- _Goal of the exercise_: Pick out all lines in the listing holding the string "Figure" and copy them.

- _Material supplied_:
_ _ _ _

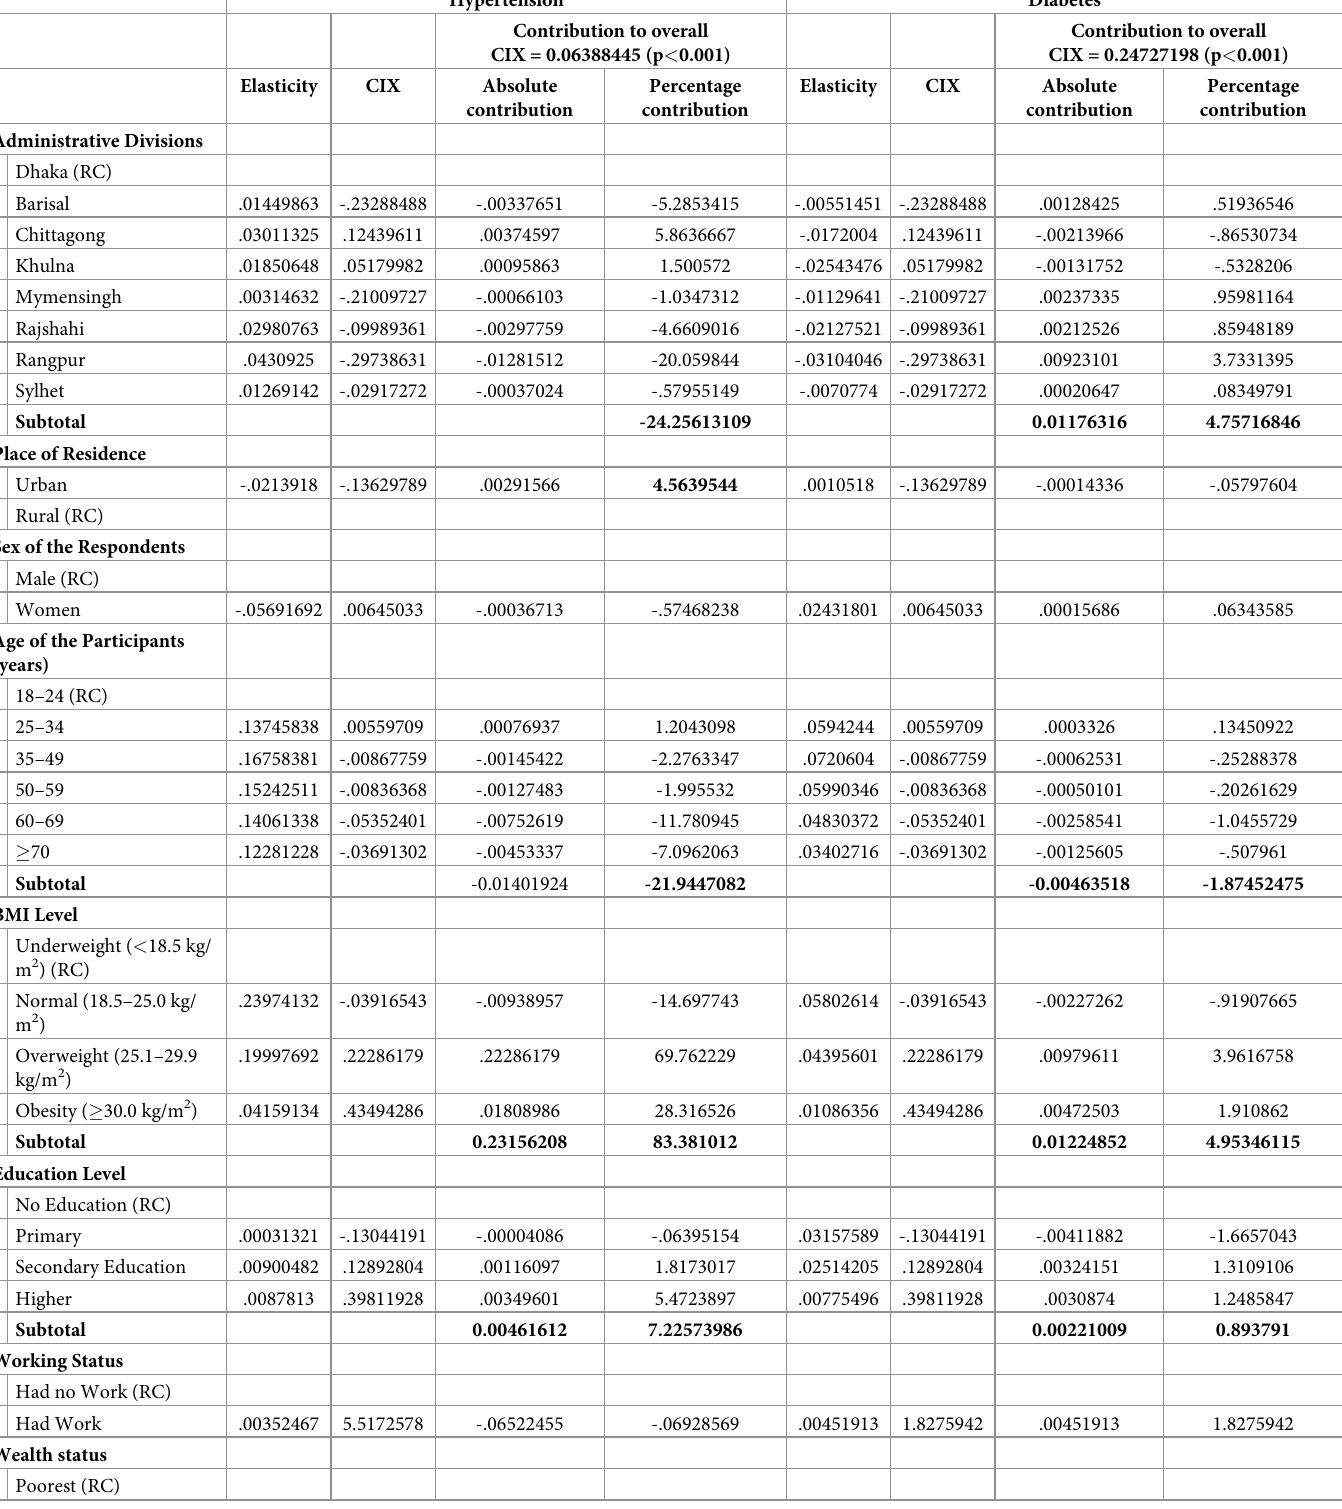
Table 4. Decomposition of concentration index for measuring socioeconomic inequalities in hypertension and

_ _ _ _

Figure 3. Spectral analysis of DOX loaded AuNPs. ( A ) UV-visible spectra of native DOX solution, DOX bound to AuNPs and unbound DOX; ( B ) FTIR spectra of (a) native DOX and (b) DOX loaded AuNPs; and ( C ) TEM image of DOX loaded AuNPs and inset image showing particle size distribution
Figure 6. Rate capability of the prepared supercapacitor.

_ _ _ _

- _Completed task_:
Figure 3. Spectral analysis of DOX loaded AuNPs. ( A ) UV-visible spectra of native DOX solution, DOX bound to AuNPs and unbound DOX; ( B ) FTIR spectra of (a) native DOX and (b) DOX loaded AuNPs; and ( C ) TEM image of DOX loaded AuNPs and inset image showing particle size distribution
Figure 6. Rate capability of the prepared supercapacitor.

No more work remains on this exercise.